Factoring the quadratic equation: $(x+5)(x-4) = 0$.
The roots are $x = -5$ and $x = 4$.
Given that $l>0$, we have $l = 4$.
Given that $K<0$, we have $K = -5$.

Now, consider the system of linear equations: 
1) $3x - y + 4z = 3$ 2) $x + 2y - 3z = -2$ 3) $6x + 5y + Pz = -3$ 
For the system to have a unique solution, the determinant of the coefficient matrix (let's call it $\Delta$) must be non-zero.
$\Delta = \begin{vmatrix} 3 & -1 & 4 \\ 1 & 2 & -3 \\ 6 & 5 & P \end{vmatrix}$ 
Expanding the determinant: $\Delta = 3(2P - (5)(-3)) - (-1)(P - (6)(-3)) + 4(1 \cdot 5 - 6 \cdot 2)$ $\Delta = 3(2P + 15) + 1(P + 18) + 4(5 - 12)$ $\Delta = 6P + 45 + P + 18 + 4(-7)$ $\Delta = 7P + 63 - 28$ $\Delta = 7P + 35$ 
For a unique solution, $\Delta \neq 0$, which means $7P + 35 \neq 0 \Rightarrow 7P \neq -35 \Rightarrow P \neq -5$.

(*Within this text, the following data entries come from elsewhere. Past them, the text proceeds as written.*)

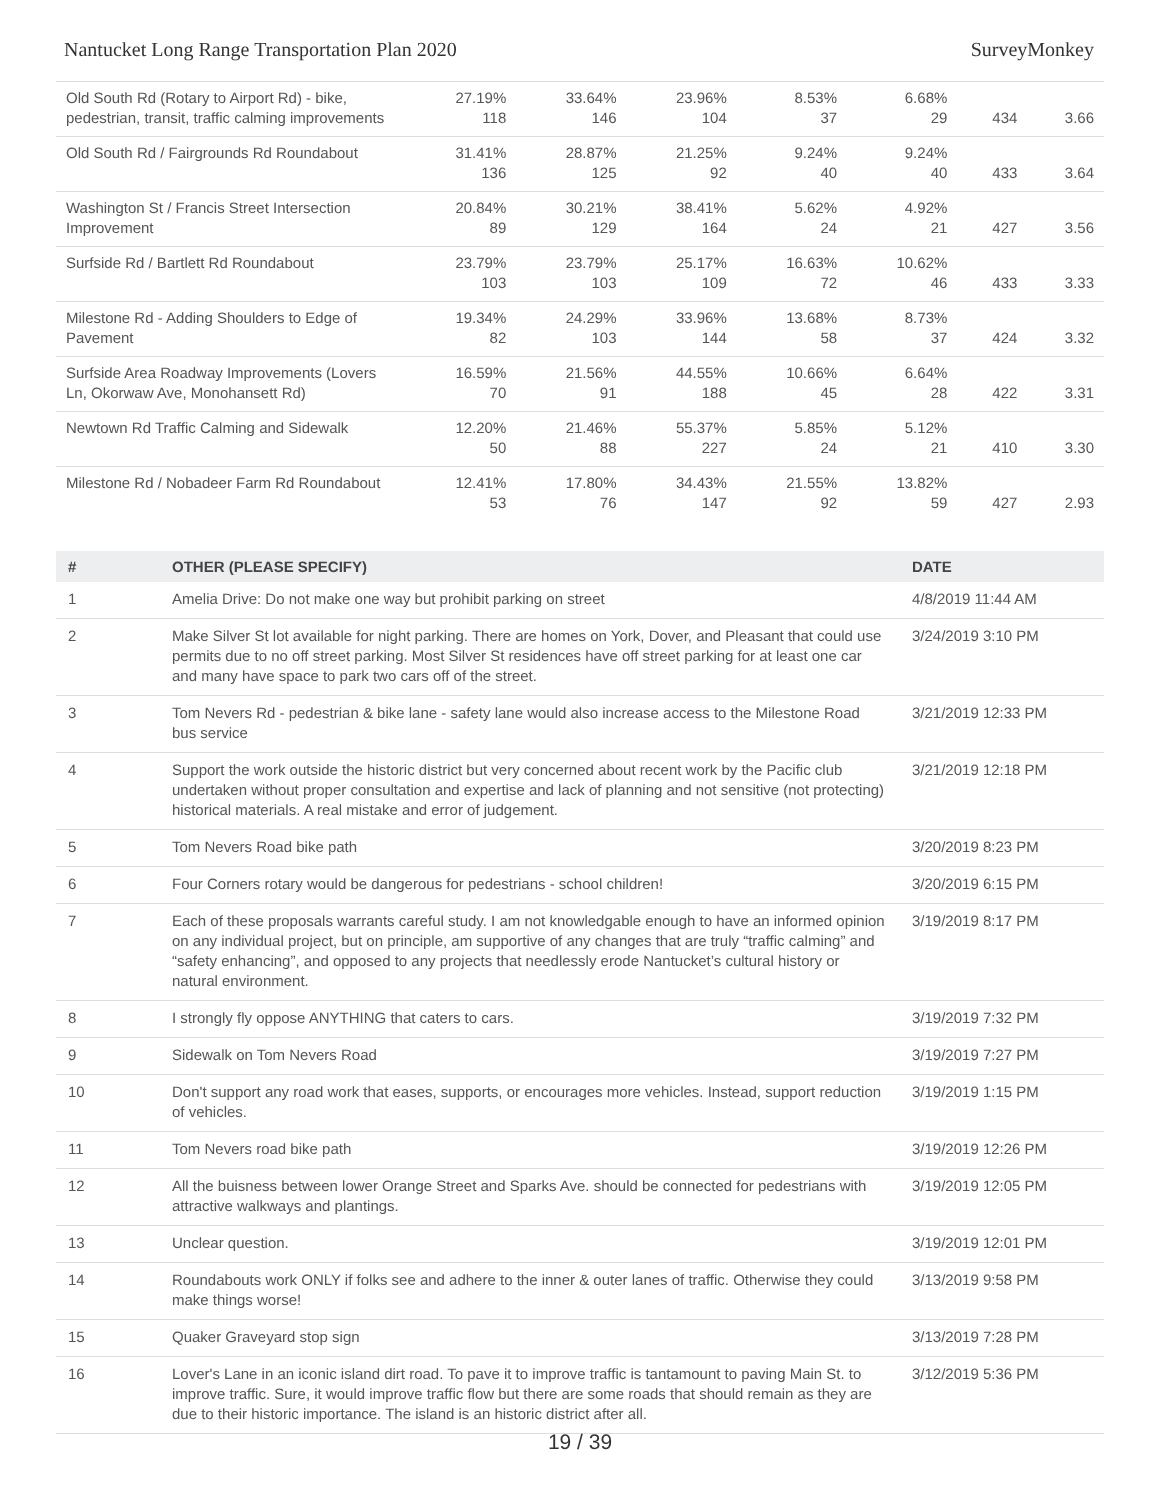Nantucket Long Range Transportation Plan 2020 SurveyMonkey
| Old South Rd (Rotary to Airport Rd) - bike, pedestrian, transit, traffic calming improvements | 27.19% 118 | 33.64% 146 | 23.96% 104 | 8.53% 37 | 6.68% 29 | 434 | 3.66 |
| Old South Rd / Fairgrounds Rd Roundabout | 31.41% 136 | 28.87% 125 | 21.25% 92 | 9.24% 40 | 9.24% 40 | 433 | 3.64 |
| Washington St / Francis Street Intersection Improvement | 20.84% 89 | 30.21% 129 | 38.41% 164 | 5.62% 24 | 4.92% 21 | 427 | 3.56 |
| Surfside Rd / Bartlett Rd Roundabout | 23.79% 103 | 23.79% 103 | 25.17% 109 | 16.63% 72 | 10.62% 46 | 433 | 3.33 |
| Milestone Rd - Adding Shoulders to Edge of Pavement | 19.34% 82 | 24.29% 103 | 33.96% 144 | 13.68% 58 | 8.73% 37 | 424 | 3.32 |
| Surfside Area Roadway Improvements (Lovers Ln, Okorwaw Ave, Monohansett Rd) | 16.59% 70 | 21.56% 91 | 44.55% 188 | 10.66% 45 | 6.64% 28 | 422 | 3.31 |
| Newtown Rd Traffic Calming and Sidewalk | 12.20% 50 | 21.46% 88 | 55.37% 227 | 5.85% 24 | 5.12% 21 | 410 | 3.30 |
| Milestone Rd / Nobadeer Farm Rd Roundabout | 12.41% 53 | 17.80% 76 | 34.43% 147 | 21.55% 92 | 13.82% 59 | 427 | 2.93 |
| # | OTHER (PLEASE SPECIFY) | DATE |
| --- | --- | --- |
| 1 | Amelia Drive: Do not make one way but prohibit parking on street | 4/8/2019 11:44 AM |
| 2 | Make Silver St lot available for night parking. There are homes on York, Dover, and Pleasant that could use permits due to no off street parking. Most Silver St residences have off street parking for at least one car and many have space to park two cars off of the street. | 3/24/2019 3:10 PM |
| 3 | Tom Nevers Rd - pedestrian & bike lane - safety lane would also increase access to the Milestone Road bus service | 3/21/2019 12:33 PM |
| 4 | Support the work outside the historic district but very concerned about recent work by the Pacific club undertaken without proper consultation and expertise and lack of planning and not sensitive (not protecting) historical materials. A real mistake and error of judgement. | 3/21/2019 12:18 PM |
| 5 | Tom Nevers Road bike path | 3/20/2019 8:23 PM |
| 6 | Four Corners rotary would be dangerous for pedestrians - school children! | 3/20/2019 6:15 PM |
| 7 | Each of these proposals warrants careful study. I am not knowledgable enough to have an informed opinion on any individual project, but on principle, am supportive of any changes that are truly “traffic calming” and “safety enhancing”, and opposed to any projects that needlessly erode Nantucket’s cultural history or natural environment. | 3/19/2019 8:17 PM |
| 8 | I strongly fly oppose ANYTHING that caters to cars. | 3/19/2019 7:32 PM |
| 9 | Sidewalk on Tom Nevers Road | 3/19/2019 7:27 PM |
| 10 | Don't support any road work that eases, supports, or encourages more vehicles. Instead, support reduction of vehicles. | 3/19/2019 1:15 PM |
| 11 | Tom Nevers road bike path | 3/19/2019 12:26 PM |
| 12 | All the buisness between lower Orange Street and Sparks Ave. should be connected for pedestrians with attractive walkways and plantings. | 3/19/2019 12:05 PM |
| 13 | Unclear question. | 3/19/2019 12:01 PM |
| 14 | Roundabouts work ONLY if folks see and adhere to the inner & outer lanes of traffic. Otherwise they could make things worse! | 3/13/2019 9:58 PM |
| 15 | Quaker Graveyard stop sign | 3/13/2019 7:28 PM |
| 16 | Lover's Lane in an iconic island dirt road. To pave it to improve traffic is tantamount to paving Main St. to improve traffic. Sure, it would improve traffic flow but there are some roads that should remain as they are due to their historic importance. The island is an historic district after all. | 3/12/2019 5:36 PM |
19 / 39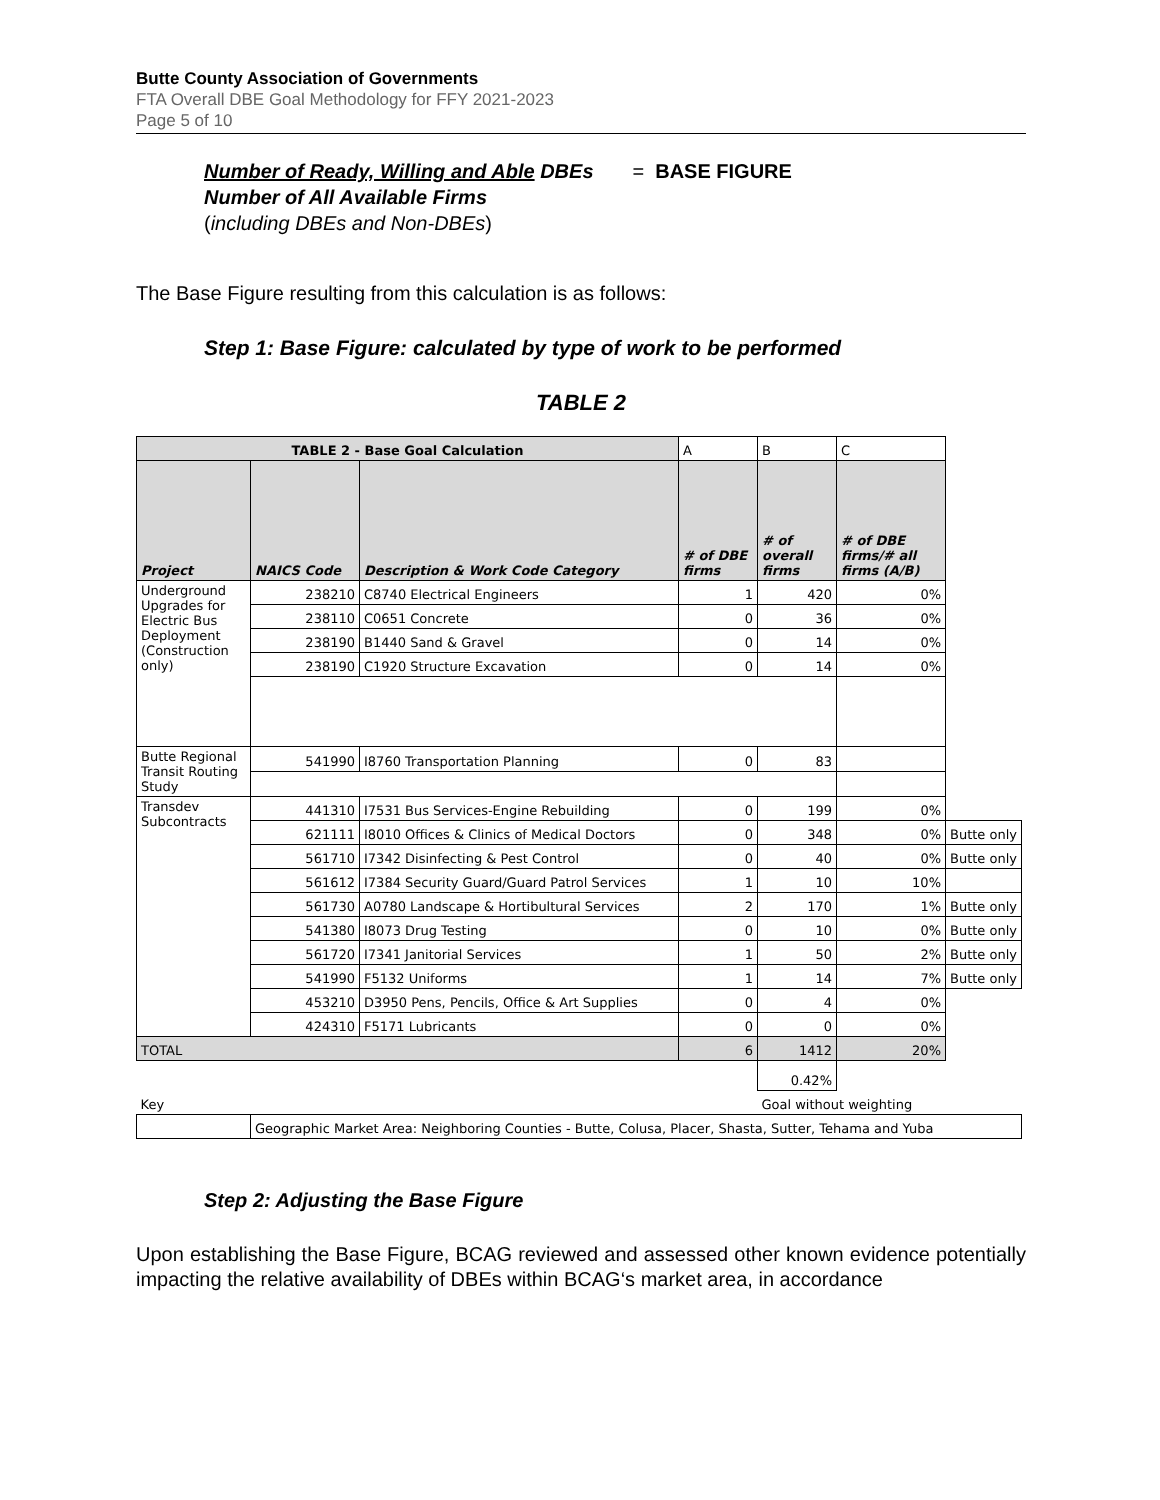Butte County Association of Governments
FTA Overall DBE Goal Methodology for FFY 2021-2023
Page 5 of 10
Number of Ready, Willing and Able DBEs = BASE FIGURE
Number of All Available Firms
(including DBEs and Non-DBEs)
The Base Figure resulting from this calculation is as follows:
Step 1: Base Figure: calculated by type of work to be performed
TABLE 2
| TABLE 2 - Base Goal Calculation | | | A | B | C | |
| Project | NAICS Code | Description & Work Code Category | # of DBE firms | # of overall firms | # of DBE firms/# all firms (A/B) | |
| Underground Upgrades for Electric Bus Deployment (Construction only) | 238210 | C8740 Electrical Engineers | 1 | 420 | 0% | |
| | 238110 | C0651 Concrete | 0 | 36 | 0% | |
| | 238190 | B1440 Sand & Gravel | 0 | 14 | 0% | |
| | 238190 | C1920 Structure Excavation | 0 | 14 | 0% | |
| Butte Regional Transit Routing Study | 541990 | I8760 Transportation Planning | 0 | 83 | | |
| Transdev Subcontracts | 441310 | I7531 Bus Services-Engine Rebuilding | 0 | 199 | 0% | |
| | 621111 | I8010 Offices & Clinics of Medical Doctors | 0 | 348 | 0% | Butte only |
| | 561710 | I7342 Disinfecting & Pest Control | 0 | 40 | 0% | Butte only |
| | 561612 | I7384 Security Guard/Guard Patrol Services | 1 | 10 | 10% | |
| | 561730 | A0780 Landscape & Hortibultural Services | 2 | 170 | 1% | Butte only |
| | 541380 | I8073 Drug Testing | 0 | 10 | 0% | Butte only |
| | 561720 | I7341 Janitorial Services | 1 | 50 | 2% | Butte only |
| | 541990 | F5132 Uniforms | 1 | 14 | 7% | Butte only |
| | 453210 | D3950 Pens, Pencils, Office & Art Supplies | 0 | 4 | 0% | |
| | 424310 | F5171 Lubricants | 0 | 0 | 0% | |
| TOTAL | | | 6 | 1412 | 20% | |
| | | | | 0.42% | | |
| Key | | | | Goal without weighting | | |
| | Geographic Market Area: Neighboring Counties - Butte, Colusa, Placer, Shasta, Sutter, Tehama and Yuba | | | | | |
Step 2: Adjusting the Base Figure
Upon establishing the Base Figure, BCAG reviewed and assessed other known evidence potentially impacting the relative availability of DBEs within BCAG‘s market area, in accordance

Let's evaluate the given options: 

 

Option (a) Unique solution when $P = K$.
Since $K = -5$, this means $P = -5$.
If $P = -5$, then $\Delta = 7(-5) + 35 = -35 + 35 = 0$.
So, a unique solution is not possible.
This option is incorrect.
(When $P = K = -5$, $\Delta=0$.

To check for infinite or no solution, we can check $\Delta_x, \Delta_y, \Delta_z$.
It can be shown that for $P=-5$, $\Delta_x = \Delta_y = \Delta_z = 0$, implying infinite solutions.
Thus, "unique solution when $P=K$" is false).
Option (b) Infinite number of solutions when $P = l$.
Since $l = 4$, this means $P = 4$.
If $P = 4$, then $\Delta = 7(4) + 35 = 28 + 35 = 63$.
Since $\Delta \neq 0$, the system has a unique solution, not an infinite number of solutions.
This option is incorrect.

Option (c) No solution when $P = K + l$.
$K+l = -5 + 4 = -1$.
So, $P = -1$.
If $P = -1$, then $\Delta = 7(-1) + 35 = -7 + 35 = 28$.
Since $\Delta \neq 0$, the system has a unique solution, not no solution.
This option is incorrect.

Option (d) Unique solution when $P = l$.
Since $l = 4$, this means $P = 4$.
If $P = 4$, then $\Delta = 7(4) + 35 = 28 + 35 = 63$.
Since $\Delta \neq 0$, the system has a unique solution.
This option is correct.
\[ \boxed{\text{unique solution when } P = l} \]